Netflix is maintaining significant advantages over its competitors with a ‘first-among-equals’ strategy that has given it direct access to subscribers and avoid revenue shares with platforms such as Apple or Google.
According to Omdia’s ‘Bundling’s Impact on the Global Streaming Market’ report, about 98% of Netflix’s bundled subscribers are from pay-TV, telco, and wholesale deals. In contrast, Amazon Prime Video relies more on its own ecosystem, with only 10% of its bundled subscribers coming from external deals, while 85% co-subscribers to the Prime bundle.
Omdia Principal Analyst and lead author of the report Sarah Henschel, said: “The delivery of paid online video subscriptions has evolved far beyond a simple one-to-one purchase agreement between a customer and an operator. We wanted to investigate this in some depth to discover more about how the streamers are making the most of the bundling options open to them.”
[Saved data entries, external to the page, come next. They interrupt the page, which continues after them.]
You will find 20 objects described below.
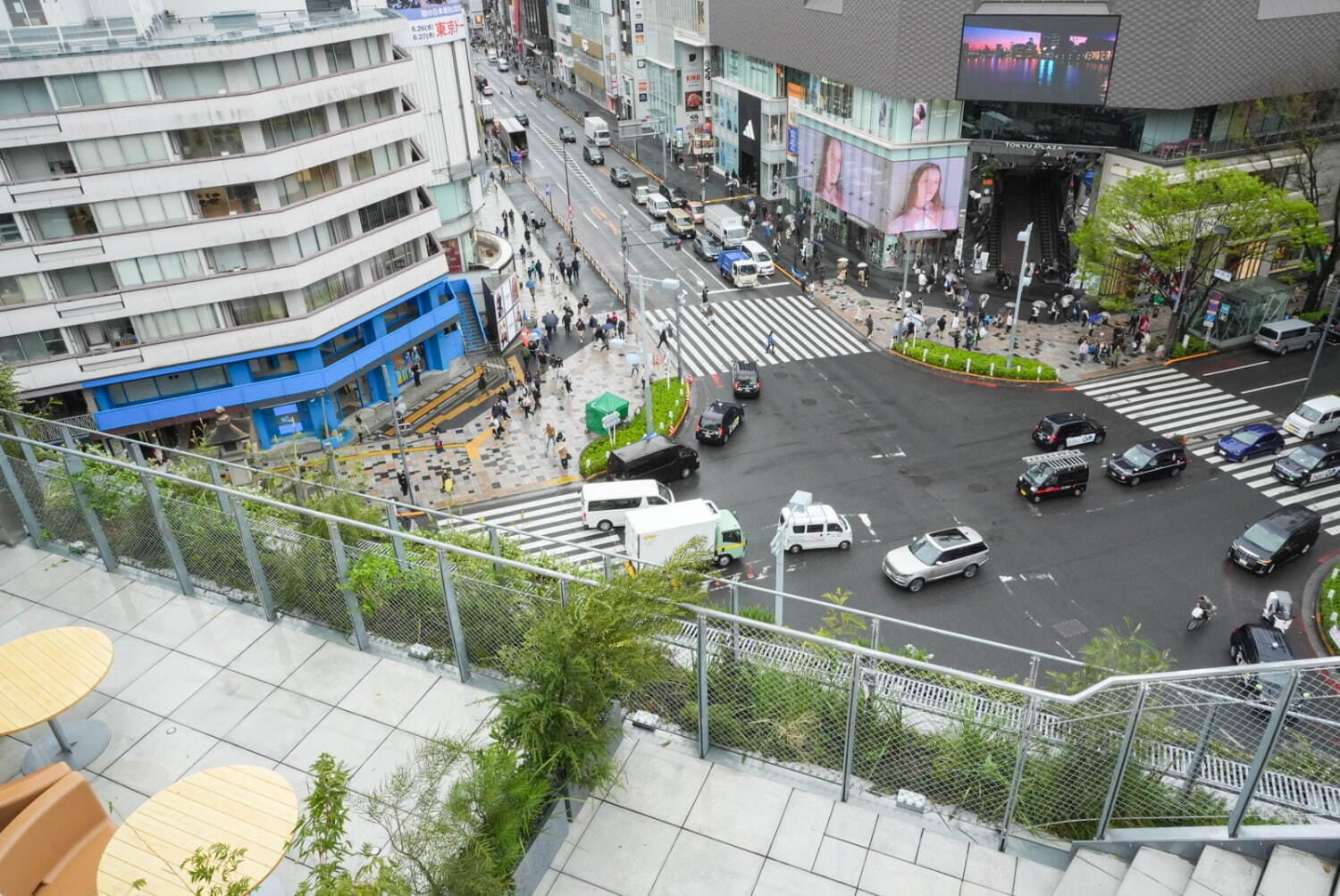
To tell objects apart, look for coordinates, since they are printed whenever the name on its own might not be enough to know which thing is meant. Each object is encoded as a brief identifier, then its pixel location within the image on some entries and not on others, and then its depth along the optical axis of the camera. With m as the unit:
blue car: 32.38
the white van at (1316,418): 32.94
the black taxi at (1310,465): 30.61
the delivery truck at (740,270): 50.41
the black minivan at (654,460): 32.03
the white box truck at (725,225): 55.06
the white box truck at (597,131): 78.75
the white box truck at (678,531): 26.91
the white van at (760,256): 51.41
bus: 76.75
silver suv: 26.33
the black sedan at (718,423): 34.88
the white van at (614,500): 29.97
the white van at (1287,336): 39.34
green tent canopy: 35.34
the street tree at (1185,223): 36.50
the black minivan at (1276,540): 26.48
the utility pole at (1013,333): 35.78
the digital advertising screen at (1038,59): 41.19
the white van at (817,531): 27.81
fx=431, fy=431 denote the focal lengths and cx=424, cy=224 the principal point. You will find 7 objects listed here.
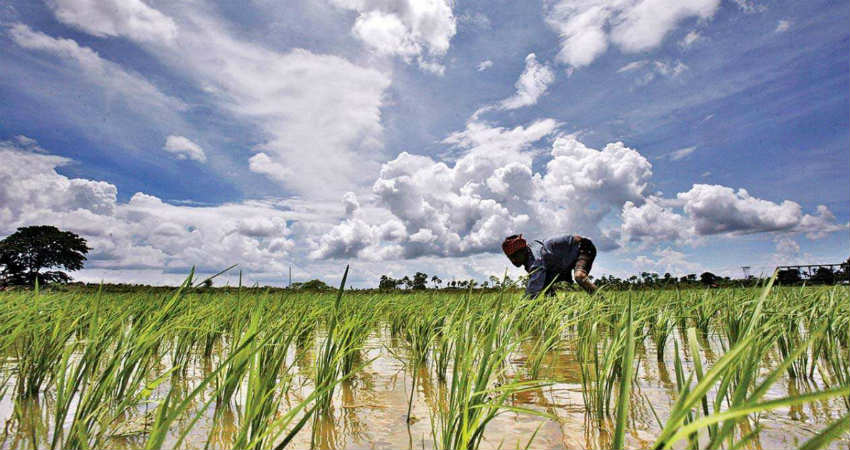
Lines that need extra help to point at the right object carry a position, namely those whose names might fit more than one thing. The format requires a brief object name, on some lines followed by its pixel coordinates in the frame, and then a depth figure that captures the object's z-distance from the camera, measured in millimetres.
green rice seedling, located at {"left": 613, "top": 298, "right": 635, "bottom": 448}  866
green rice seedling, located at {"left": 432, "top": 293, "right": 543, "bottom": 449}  1291
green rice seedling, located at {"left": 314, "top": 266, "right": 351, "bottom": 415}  1703
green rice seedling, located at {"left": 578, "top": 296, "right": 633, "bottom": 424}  1726
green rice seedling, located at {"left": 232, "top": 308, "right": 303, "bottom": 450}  1125
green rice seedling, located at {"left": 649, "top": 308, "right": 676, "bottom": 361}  2889
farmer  5840
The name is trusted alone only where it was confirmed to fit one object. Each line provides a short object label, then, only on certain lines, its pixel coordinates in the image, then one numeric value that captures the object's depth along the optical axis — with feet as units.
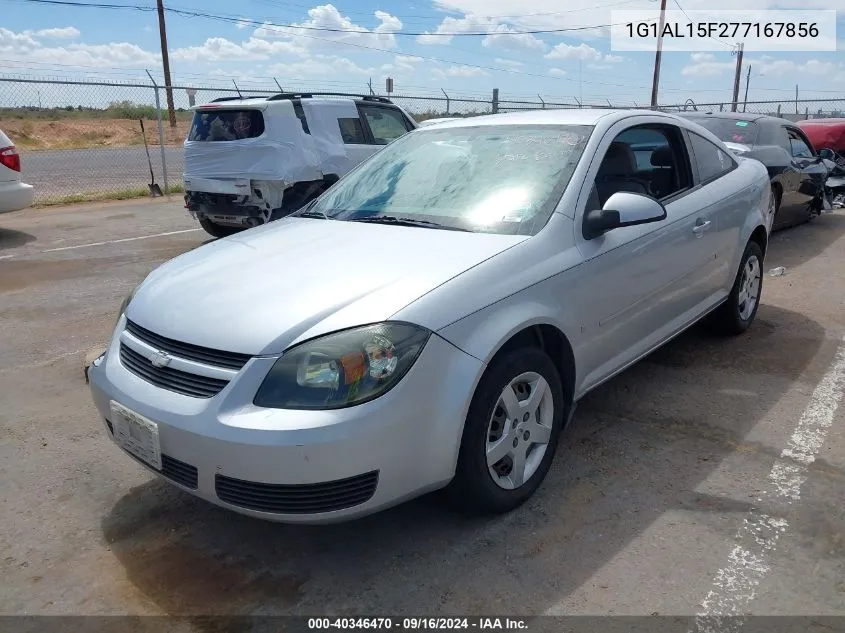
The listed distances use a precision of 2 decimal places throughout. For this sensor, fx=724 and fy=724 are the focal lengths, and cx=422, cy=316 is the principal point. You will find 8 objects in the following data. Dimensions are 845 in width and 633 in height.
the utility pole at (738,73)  129.59
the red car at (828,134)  40.24
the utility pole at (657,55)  99.73
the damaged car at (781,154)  26.89
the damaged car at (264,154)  26.71
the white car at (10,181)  29.94
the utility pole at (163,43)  94.22
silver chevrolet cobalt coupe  7.91
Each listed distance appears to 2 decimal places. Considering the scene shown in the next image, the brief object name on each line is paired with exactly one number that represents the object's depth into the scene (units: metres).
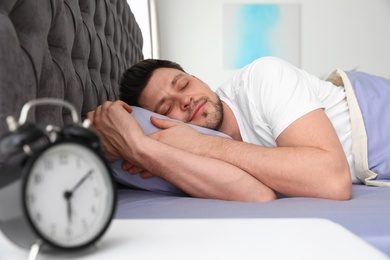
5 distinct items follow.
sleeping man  1.15
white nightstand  0.48
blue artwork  4.74
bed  0.82
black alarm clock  0.46
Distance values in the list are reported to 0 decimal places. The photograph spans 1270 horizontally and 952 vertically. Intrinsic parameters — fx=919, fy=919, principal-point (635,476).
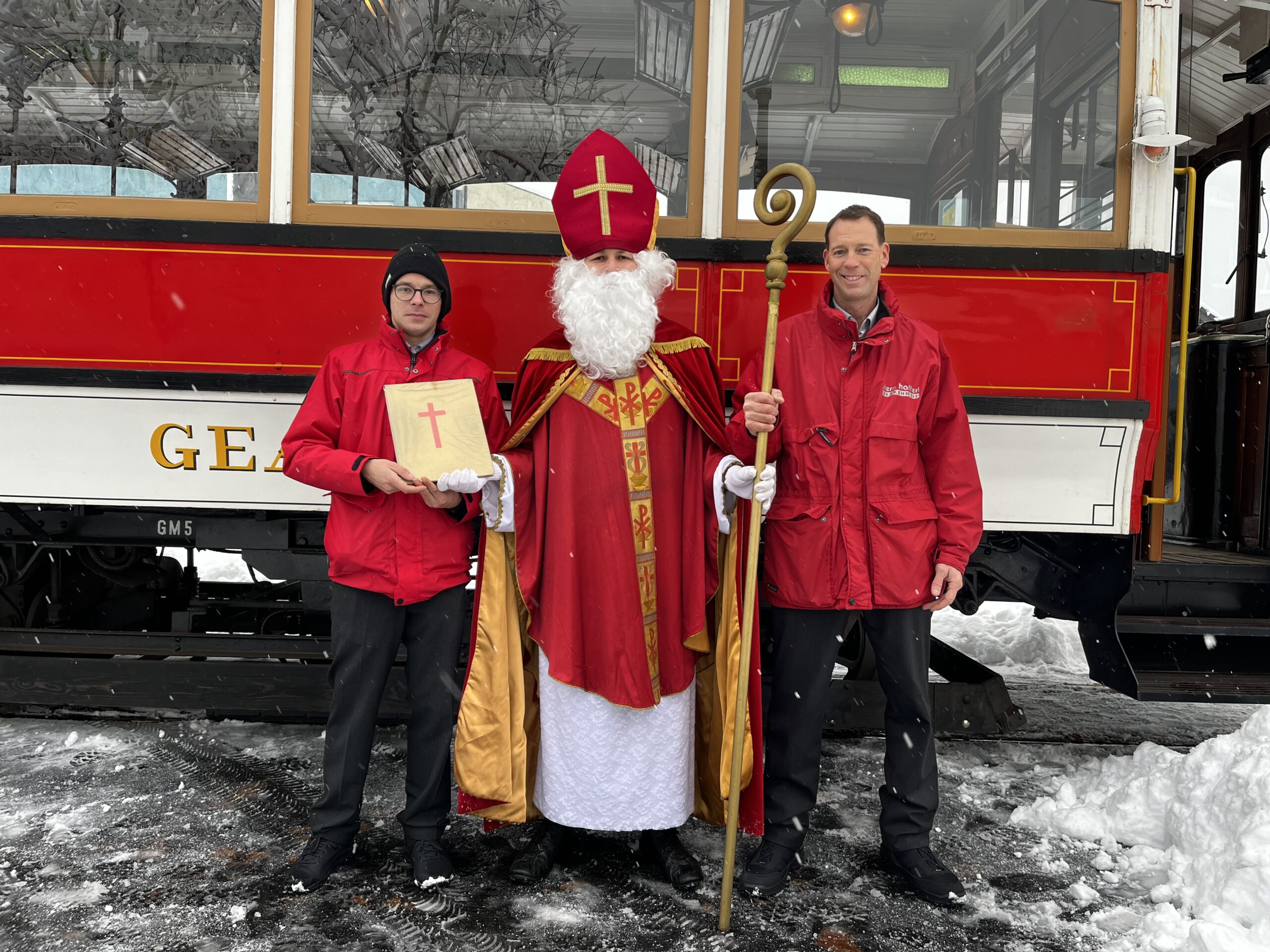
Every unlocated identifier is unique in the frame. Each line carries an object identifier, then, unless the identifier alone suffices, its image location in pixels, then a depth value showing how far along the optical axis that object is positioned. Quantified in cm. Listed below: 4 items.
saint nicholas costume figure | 256
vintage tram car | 301
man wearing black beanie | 252
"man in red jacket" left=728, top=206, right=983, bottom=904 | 250
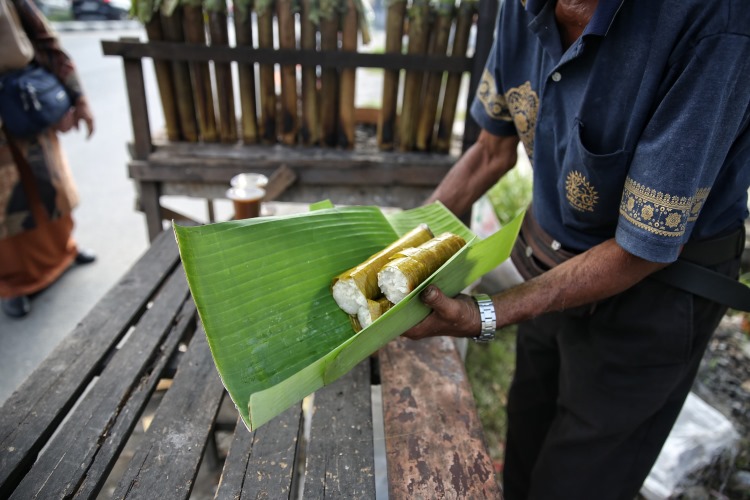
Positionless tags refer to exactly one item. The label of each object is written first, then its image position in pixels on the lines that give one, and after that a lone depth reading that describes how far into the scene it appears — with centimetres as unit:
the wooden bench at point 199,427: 128
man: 120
The research breaks down bundling types across pay-TV and telco operators, online channel aggregators, credit card and banking services, consumer goods and devices, and co-subscription services.
Netflix was first to move into the pay-TV and telco partnership space in the 2010s, enabling it to reduce churn, and expand with its media partners. But the Omdia report reveals very different strategies among its competitors with HBO Max/Max growing most of its bundled subscribers from legacy pay-TV partnerships and wholesale linear deals. Disney+ focused on a combination of pay-TV, telco and device deals with Disney+ Hotstar in India and US Disney/Hulu/ESPN bundles boosting co-subscription shares. Apple TV+ leaned on its own Apple One bundle and device partnership discounts to scale the service. It has also sought telco bundles such as its T-Mobile deals in the United States and Europe.